» **Your instructions**
Your response should be the listing below, repeated exactly and in full.

>>>

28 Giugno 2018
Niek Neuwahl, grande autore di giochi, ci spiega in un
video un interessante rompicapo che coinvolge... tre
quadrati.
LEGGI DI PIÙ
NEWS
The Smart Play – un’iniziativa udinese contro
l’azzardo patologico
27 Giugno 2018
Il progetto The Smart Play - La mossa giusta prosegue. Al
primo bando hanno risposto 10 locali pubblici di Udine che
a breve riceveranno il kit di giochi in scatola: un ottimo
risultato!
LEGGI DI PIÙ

<<<

» **Answer space**
28 Giugno 2018
Niek Neuwahl, grande autore di giochi, ci spiega in un
video un interessante rompicapo che coinvolge... tre
quadrati.
LEGGI DI PIÙ
NEWS
The Smart Play – un’iniziativa udinese contro
l’azzardo patologico
27 Giugno 2018
Il progetto The Smart Play - La mossa giusta prosegue. Al
primo bando hanno risposto 10 locali pubblici di Udine che
a breve riceveranno il kit di giochi in scatola: un ottimo
risultato!
LEGGI DI PIÙ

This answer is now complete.